The Taoiseach (Prime Minister) of Ireland, Leo Varadkar, has just endorsed a carbon tax in which all funds go to a direct cash dividend. This came in a letter to the Green Party of Ireland and has been confirmed by the press. Varadkar was responding to questions posed by Eamon Ryan during a session of the Dáil (Parliament). Ryan calls for “an increase in [the] carbon tax in which every single cent would go back to the Irish people—a dividend.” Eamon Ryan is the Green Party’s leader in the Dáil (Parliament).
Ryan considers Varadkar’s response to be an endorsement of the Green proposal. The Green Party has issued a press release. In it, they express pleasure to hear that the government likes combining a carbon tax with a cash dividend but stress that they consider alternative energy and transportation to be their highest priority in addressing climate change.
In his address to the Dáil and in an interview on the Irish Times’ “Inside Politics” podcast, Ryan calls for an increase of €20 per ton in the carbon tax, with an increase of €5 per ton each year until it reaches €90 per ton. The tax revenue would be entirely returned to the public as a dividend. (If you consult the podcast, discussion of the carbon tax and dividend begins at 20 minutes and forty seconds).
“Every single cent that will be raised will be returned with a check in the post.” In the podcast, journalist Hugh Linehan makes it clear that this would be cash that goes directly to everyone in Ireland. Ryan points out that those with lower incomes would come out with more cash than they have to pay in increased taxes. He sees this as a way to avoid a popular revolt against a carbon tax like the one Emmanuel Macron has seen in France. He hopes that this will retire the debate over the carbon tax and achieve larger changes in energy and agriculture. “[The carbon tax and dividend] will deliver maybe five, ten, fifteen, or twenty percent of the change we need.”
The Irish Times is considered the paper of record in Ireland.
The Green Party (Camhaontas Glas) has two members of the Dáil Éireann. If they gain more seats in the next election, they are considered a likely coalition partner in a future government.
The current government is run by Fine Gael, a party that caucuses with Conservative parties in Europe but seeks to be seen as pragmatically responsive to poverty and ecological issues. Ireland has seen campaigns to prevent increased water charges and to promote public action on housing.

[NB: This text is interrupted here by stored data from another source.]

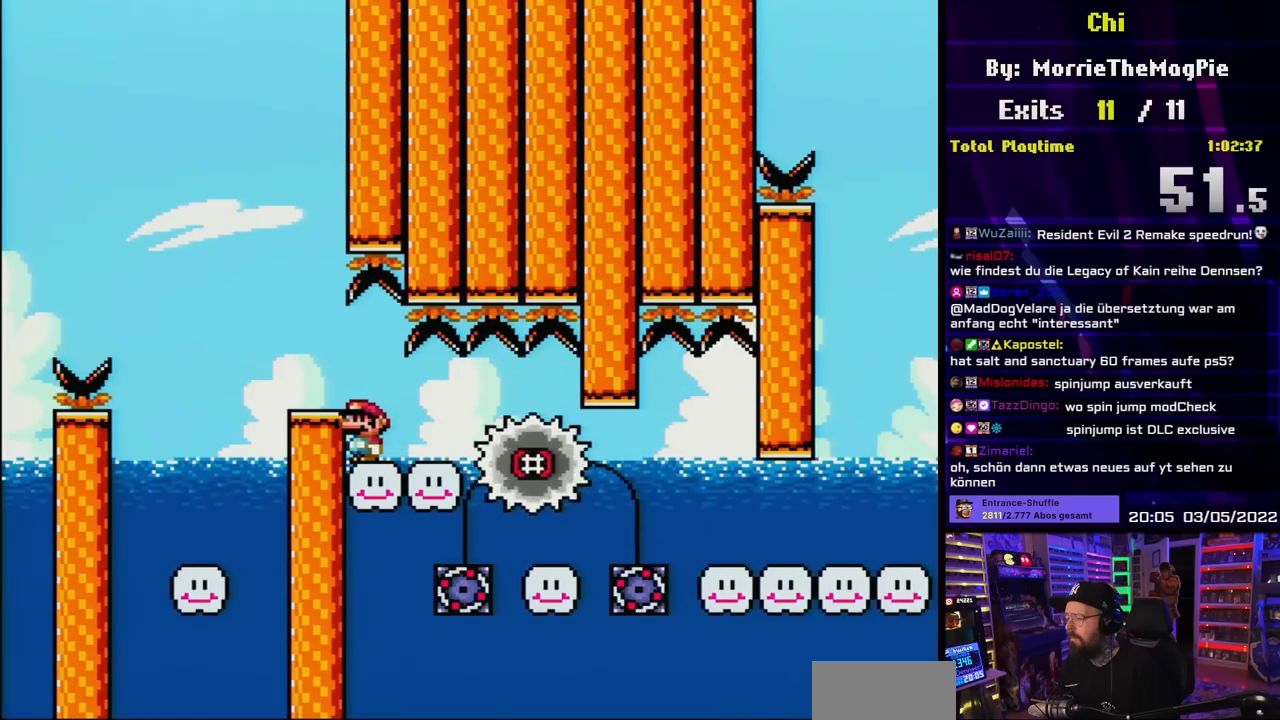
{"buttons": ["B", "Y", "DPAD_RIGHT"], "events": [[67, "DPAD_RIGHT", "down"]]}
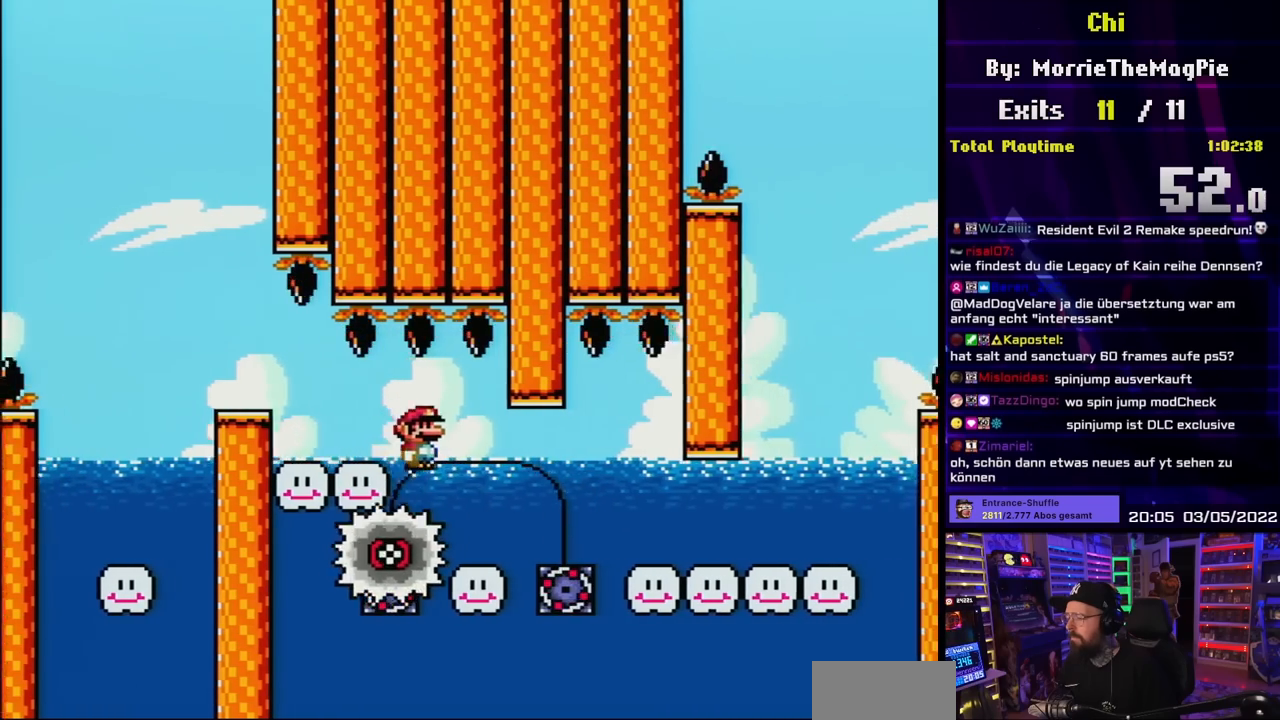
{"buttons": ["Y"], "events": [[150, "DPAD_DOWN", "down"], [150, "DPAD_LEFT", "down"], [150, "DPAD_RIGHT", "up"], [167, "DPAD_DOWN", "up"], [183, "B", "up"], [350, "DPAD_LEFT", "up"]]}
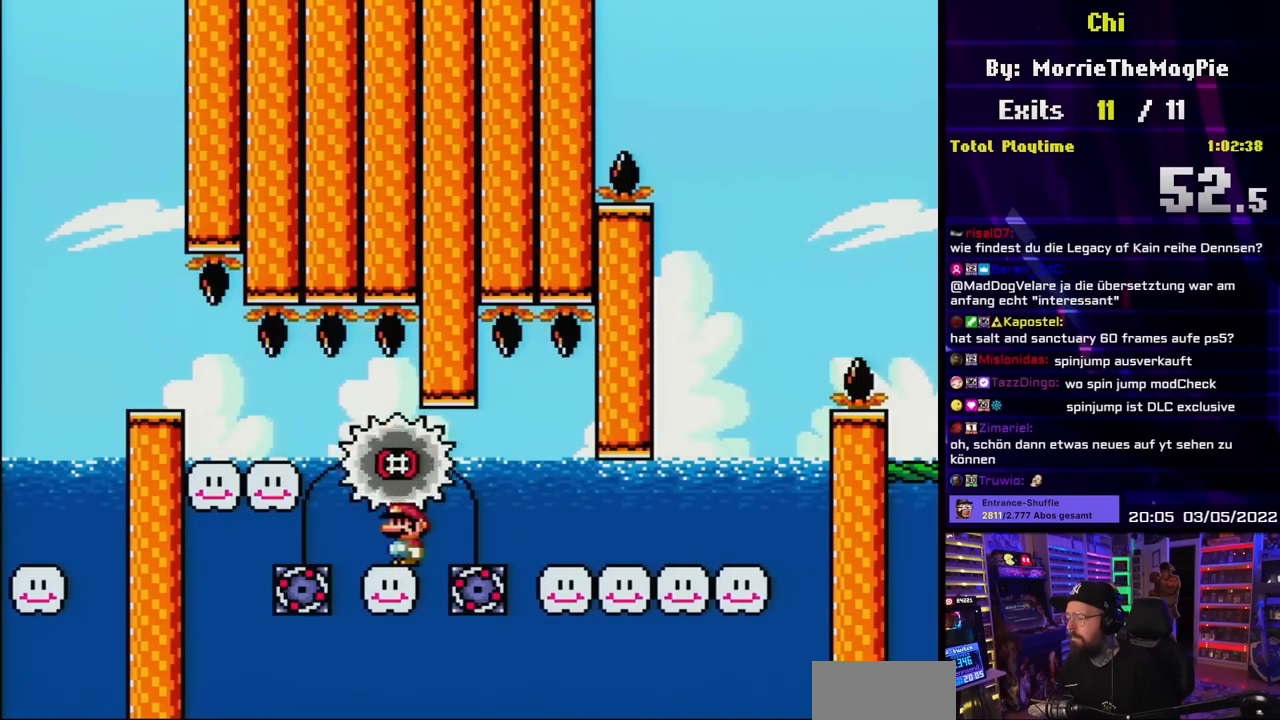
{"buttons": ["Y"], "events": [[50, "DPAD_LEFT", "down"], [167, "DPAD_LEFT", "up"]]}
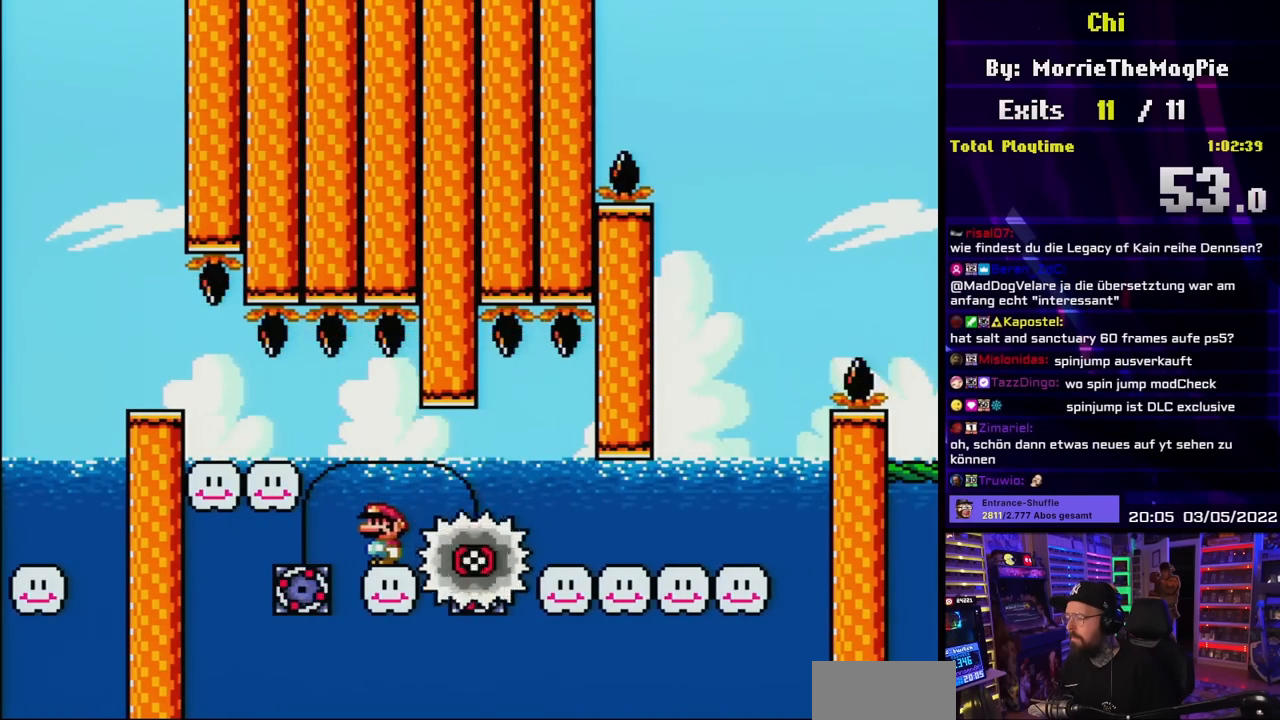
{"buttons": ["Y", "DPAD_RIGHT"], "events": [[500, "DPAD_RIGHT", "down"]]}
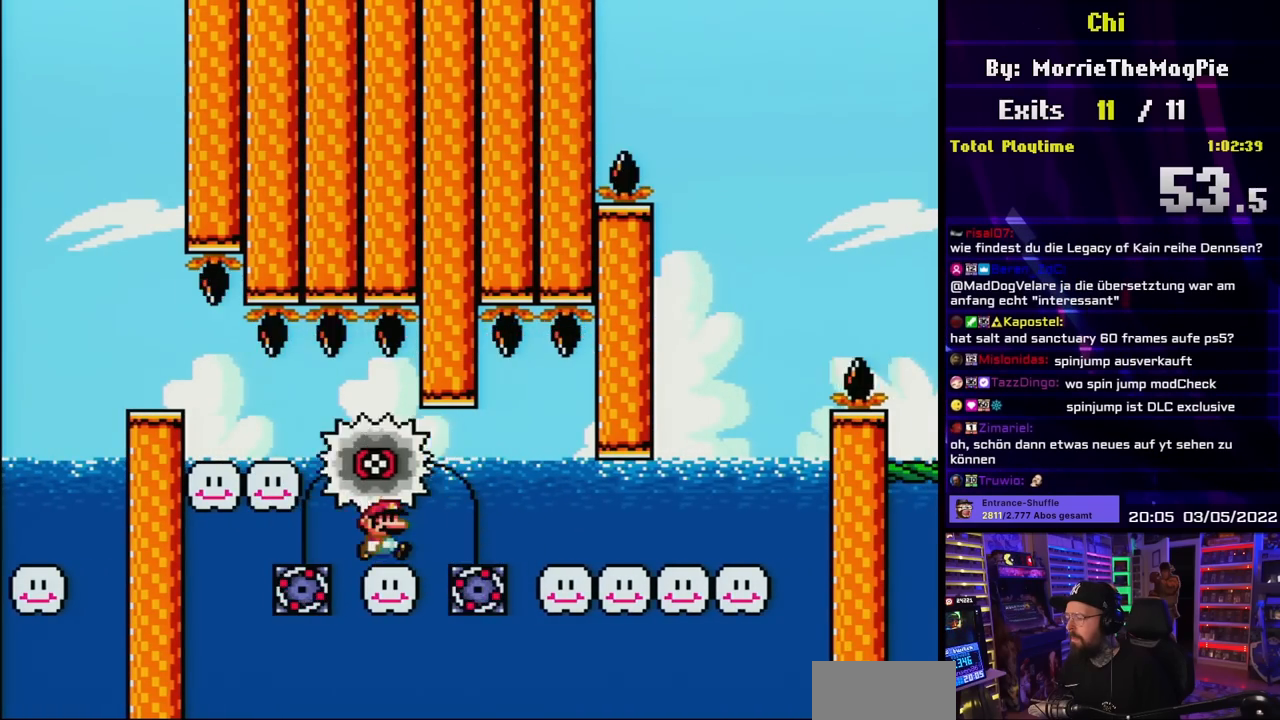
{"buttons": ["Y", "DPAD_RIGHT"], "events": [[167, "B", "down"], [400, "B", "up"]]}
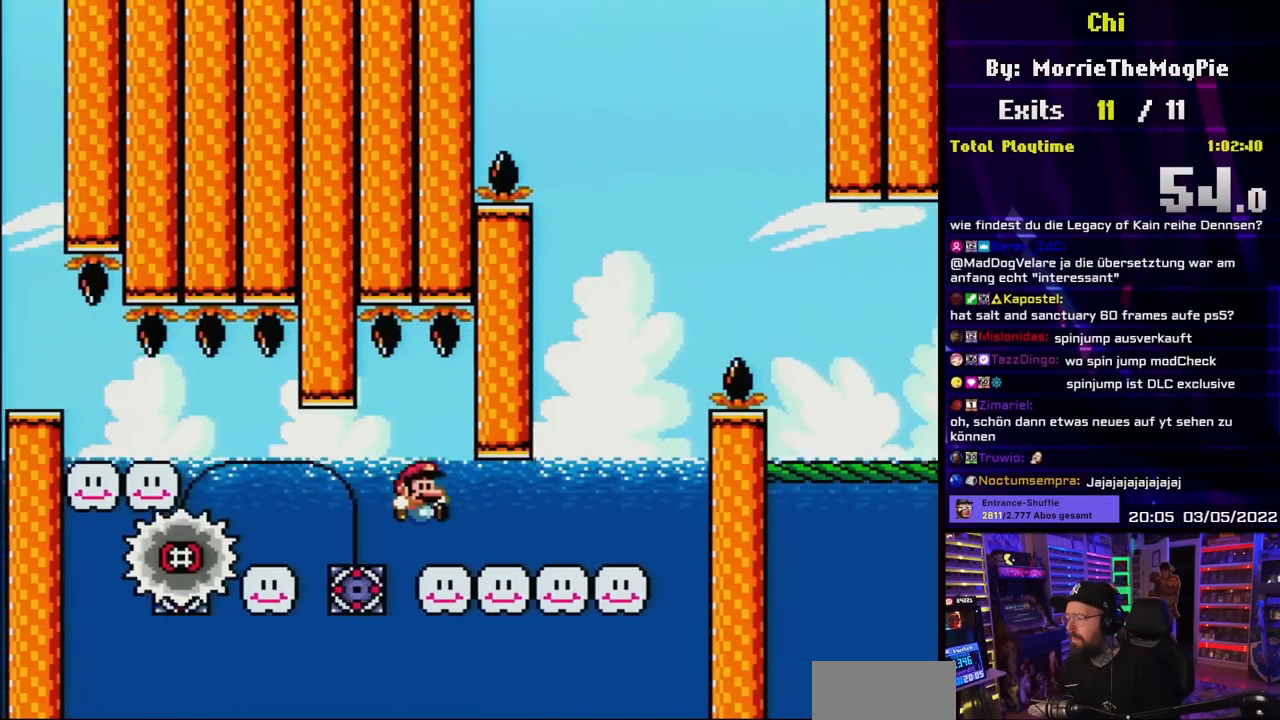
{"buttons": ["B", "Y", "DPAD_RIGHT"], "events": [[267, "B", "down"], [333, "DPAD_UP", "down"], [367, "DPAD_UP", "up"]]}
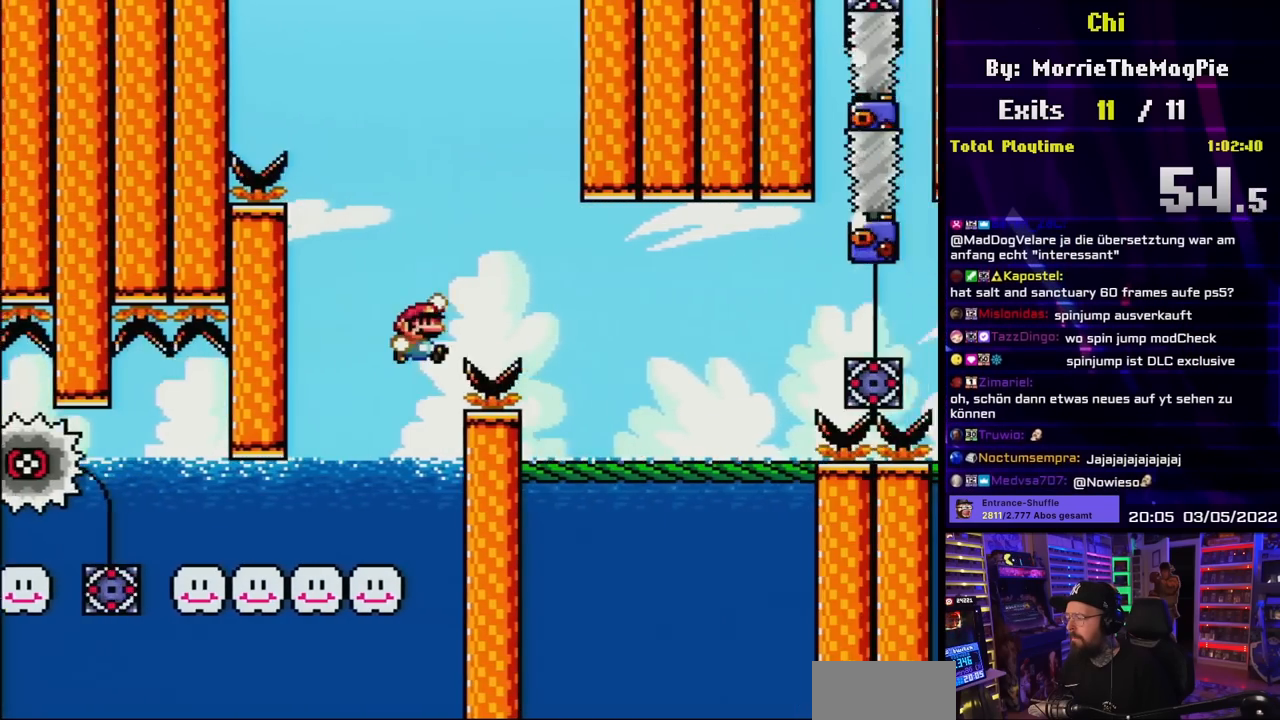
{"buttons": ["Y"], "events": [[83, "B", "up"], [367, "DPAD_RIGHT", "up"], [367, "DPAD_UP", "down"], [383, "DPAD_LEFT", "down"], [383, "DPAD_UP", "up"], [500, "DPAD_LEFT", "up"]]}
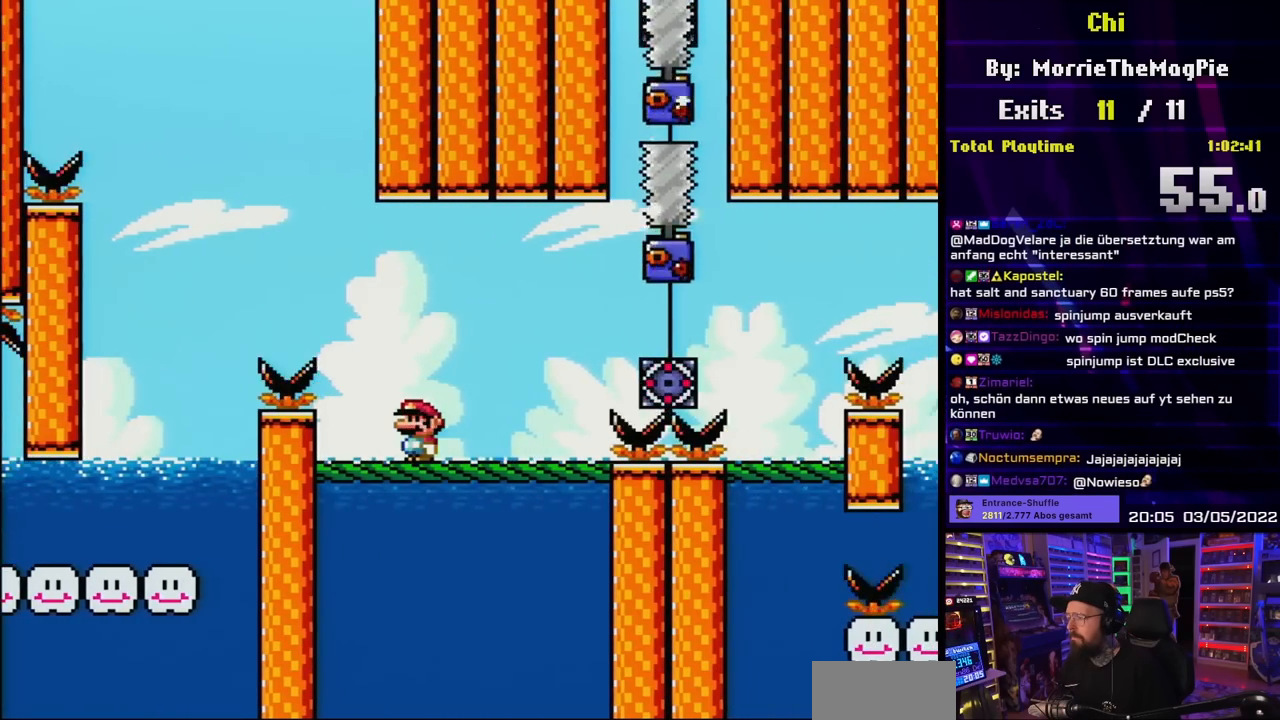
{"buttons": ["Y"], "events": [[217, "DPAD_RIGHT", "down"], [383, "DPAD_RIGHT", "up"]]}
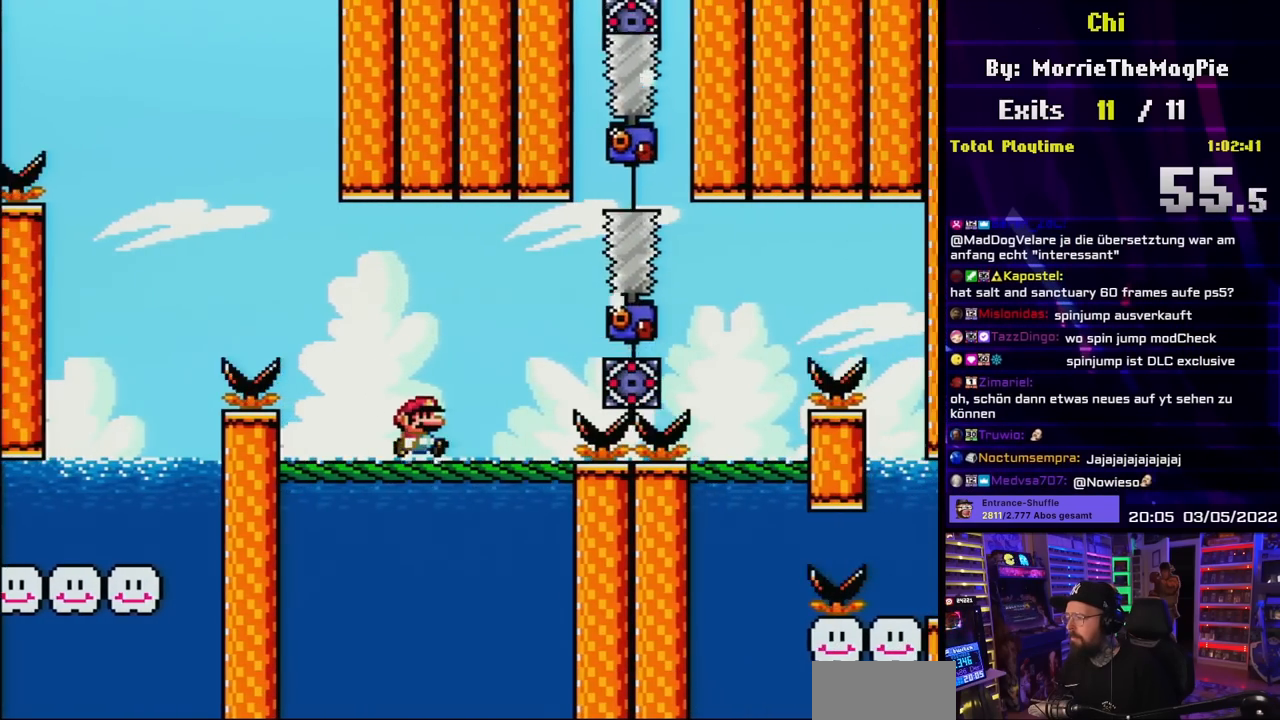
{"buttons": ["Y"], "events": [[133, "DPAD_RIGHT", "down"], [250, "DPAD_RIGHT", "up"]]}
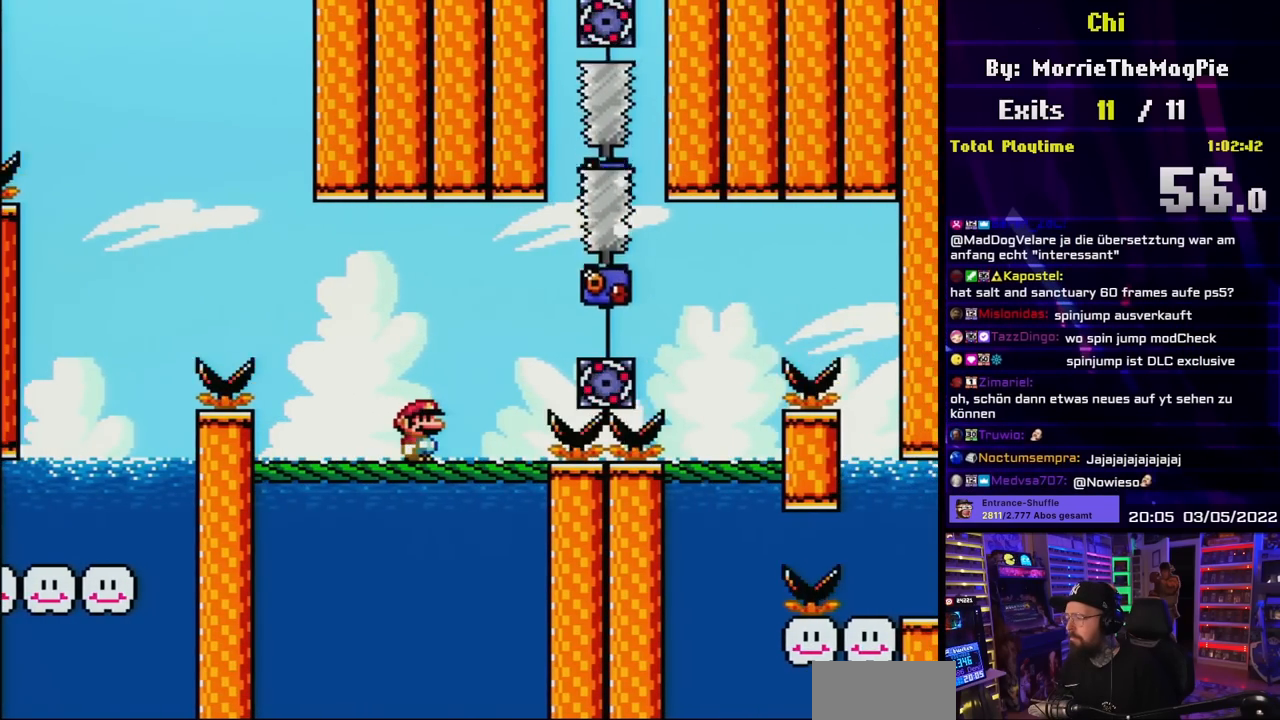
{"buttons": ["Y", "DPAD_RIGHT"], "events": [[200, "DPAD_RIGHT", "down"], [333, "DPAD_RIGHT", "up"], [417, "DPAD_RIGHT", "down"]]}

The Irish Times has surveyed government leaders in Ireland who seek to emphasize that carbon tax increases would be “revenue neutral”, returning all funds to citizens as a dividend. The dividend is seen as a way to meet the climate change obligations set by the European Union without harming lower-income people.
In the discussion of the carbon tax and dividend, there is no discussion from the government or the opposition parties of the carbon tax and dividend as a basic income. Green Party Leader Eamon Ryan is very careful to stress that the dividend is just a small part of a plan to make Ireland ecologically responsible.
A year ago, the Irish Times ran an opinion piece in which Ian Goldin presumes a basic income would be financial destructive and would replace existing programs. Basic Income News columns have demonstrated the method Goldin uses to make his calculation is flawed. The mistake here is to calculate gross costs instead of net costs. This means that basic income can be implemented without cuts in other social provisions. Calculations show that the poverty rate could be brought down to zero if three to four percent of a country’s GDP is dedicated to a basic income.
The idea that a carbon dividend is a basic income has not arisen in the Times or in the debate in the Dáil. The term “basic income” has not come up in the discussion of the carbon tax. This reflects a pattern found elsewhere. If a dividend is debated as an answer to poverty, it faces more scrutiny than if it is debated as a repair for the regressive effect of another policy.
Basic Income Ireland and Social Justice Ireland promote the idea that basic income has emancipatory potential. The idea that three to four percent of a country’s GDP could fund a dividend that abolishes poverty is still not being debated by any of the parties currently in the Dáil.